**Problem statement:**
Please show every line in the entries below that includes the word "Published".

Extracted data entries:
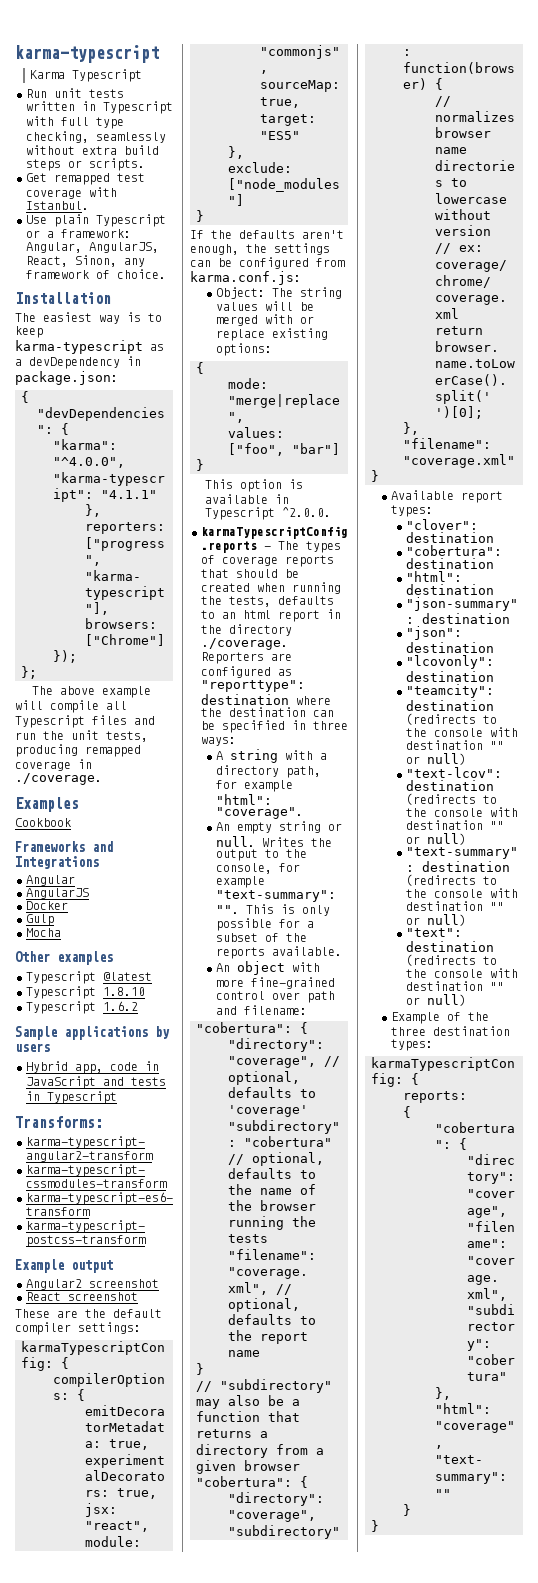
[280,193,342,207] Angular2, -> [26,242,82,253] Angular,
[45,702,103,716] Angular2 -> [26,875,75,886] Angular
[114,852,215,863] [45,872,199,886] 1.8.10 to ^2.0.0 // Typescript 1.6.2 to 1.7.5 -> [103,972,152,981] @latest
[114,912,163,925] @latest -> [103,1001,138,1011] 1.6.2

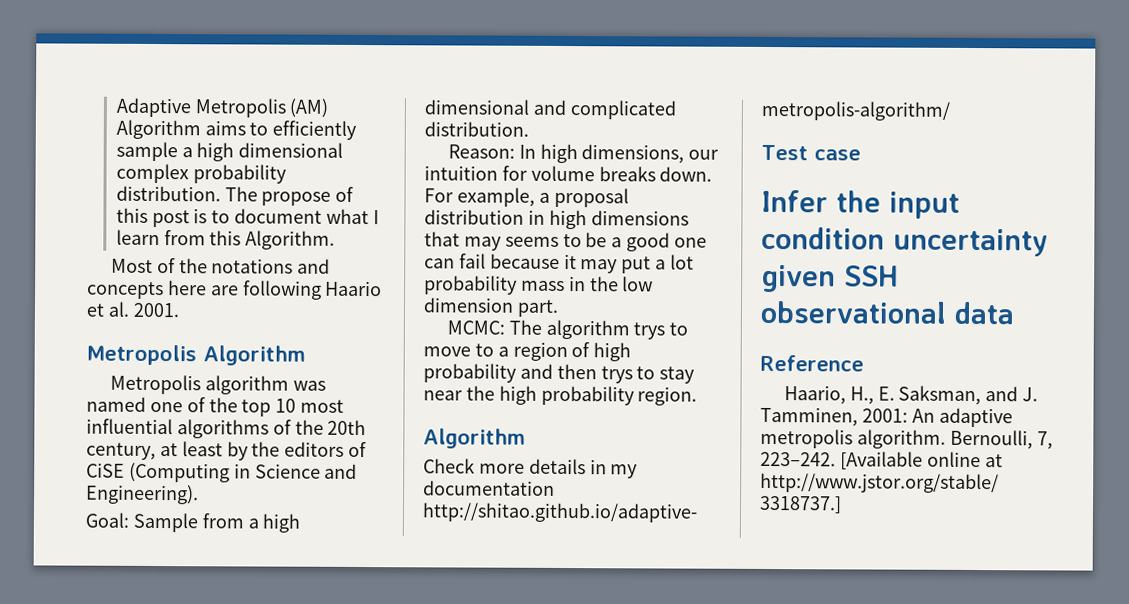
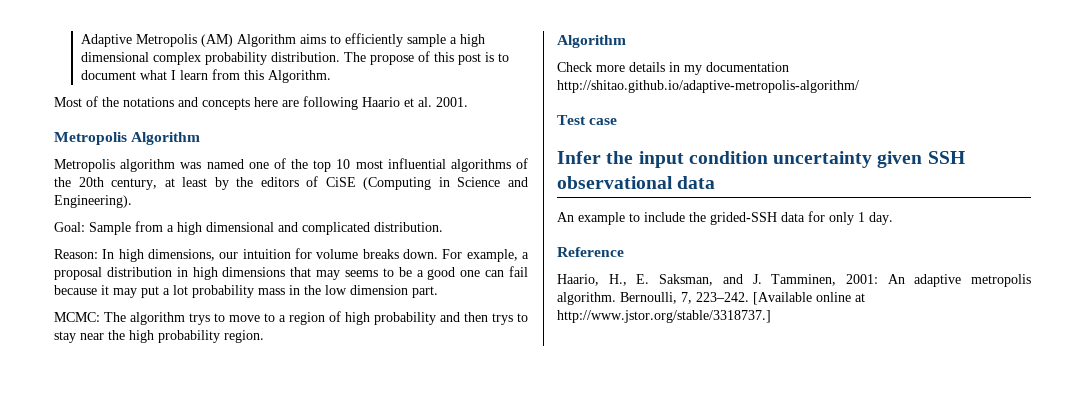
(1015, 313) none -> [557,211,893,225] // An example to include the grided-SSH data for only 1 day.

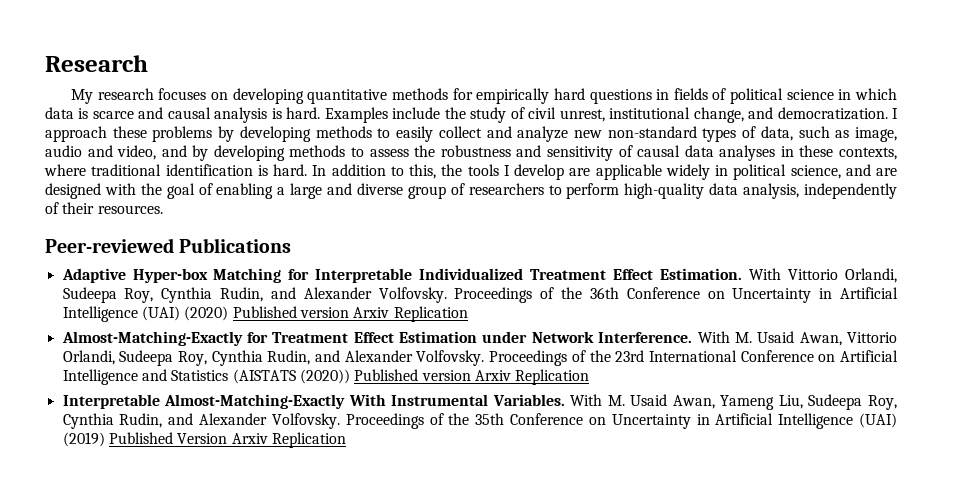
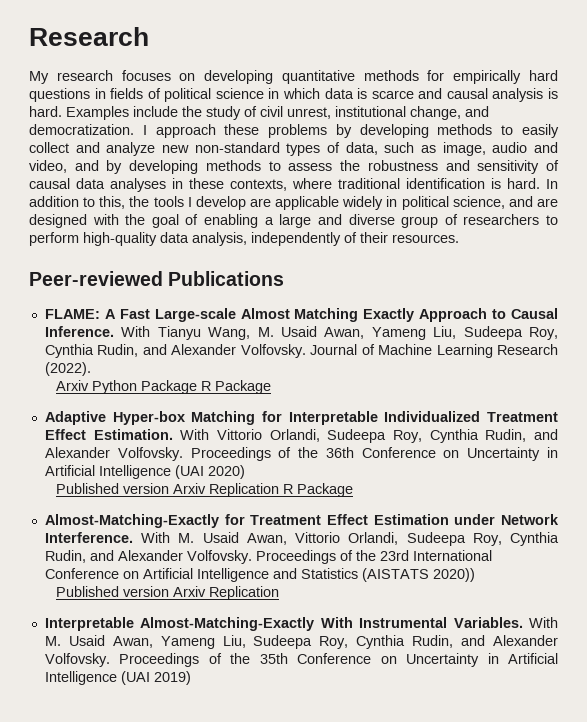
(292, 245) none -> [44,308,558,322] [44,326,558,340] [44,344,558,358] [44,362,91,376] [56,380,272,394] // FLAME: A Fast Large-scale Almost Matching Exactly Approach to Causal Inference. With Tianyu Wang, M. Usaid Awan, Yameng Liu, Sudeepa Roy, Cynthia Rudin, and Alexander Volfovsky. Journal of Machine Learning Research (2022). // Arxiv Python Package R Package
[141,306,468,322] (UAI) (2020) Published version Arxiv Replication -> [174,465,245,479] [56,483,354,497] (UAI 2020) // Published version Arxiv Replication R Package
[299,369,350,384] (2020)) -> [432,568,475,582] 2020)) //
[859,413,898,428] [62,432,346,448] (UAI) (2019) Published Version Arxiv Replication -> [120,671,191,685] (UAI 2019)

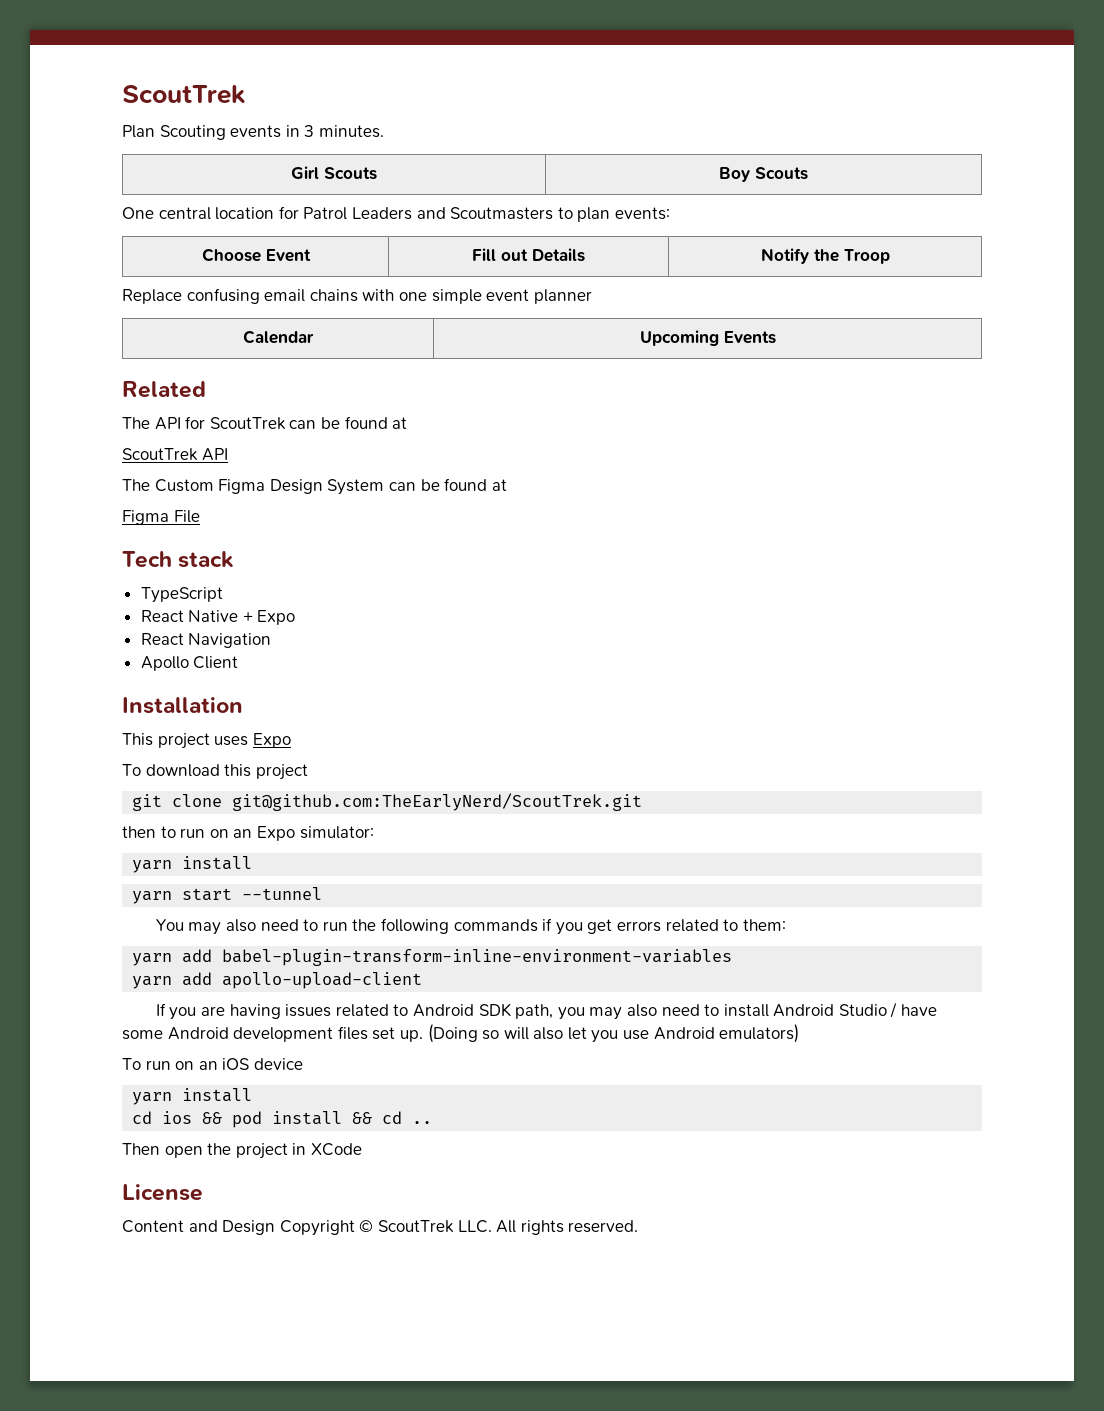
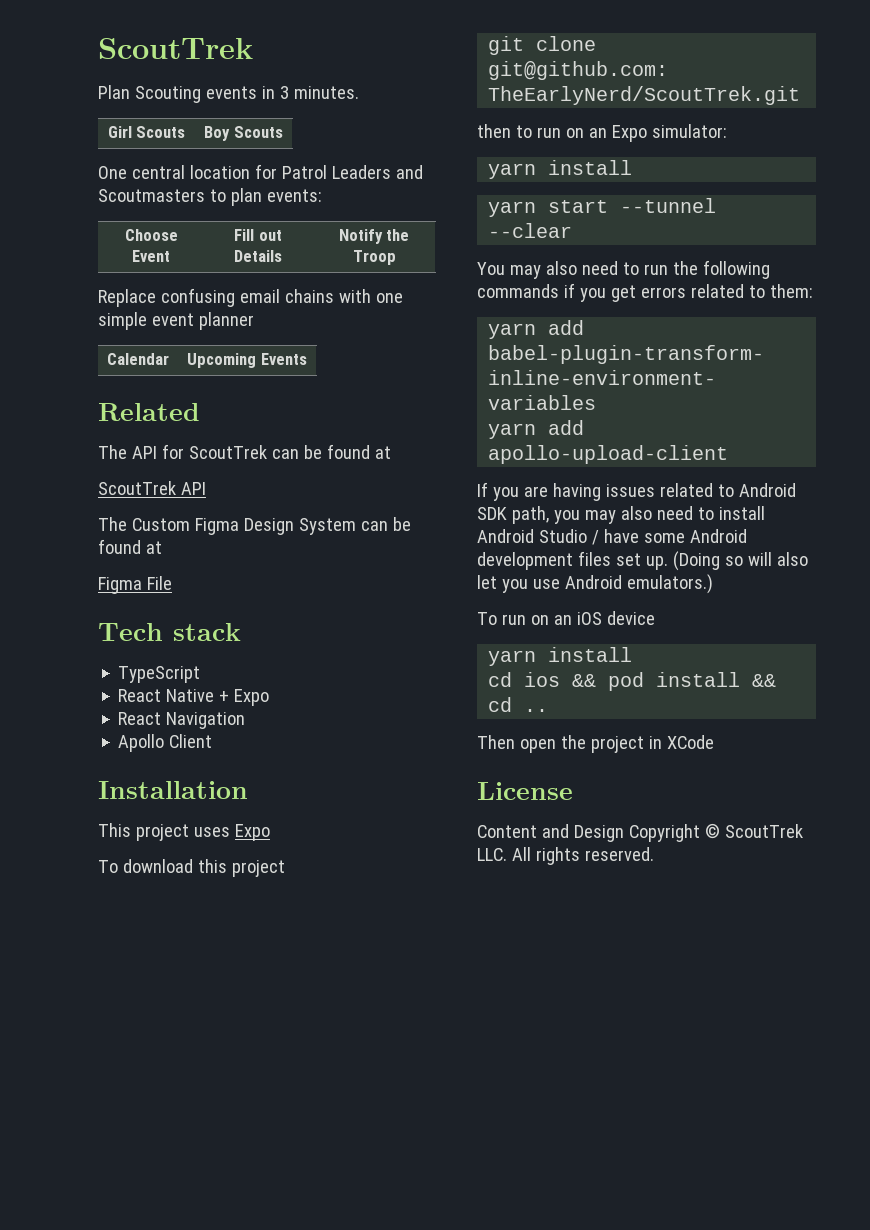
(323, 893) none -> [488,223,573,238] --clear
[719,1024,800,1043] emulators) -> [626,574,713,594] emulators.)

**Completed task:**
[141,306,468,322] (UAI) (2020) Published version Arxiv Replication -> [174,465,245,479] [56,483,354,497] (UAI 2020) // Published version Arxiv Replication R Package
[859,413,898,428] [62,432,346,448] (UAI) (2019) Published Version Arxiv Replication -> [120,671,191,685] (UAI 2019)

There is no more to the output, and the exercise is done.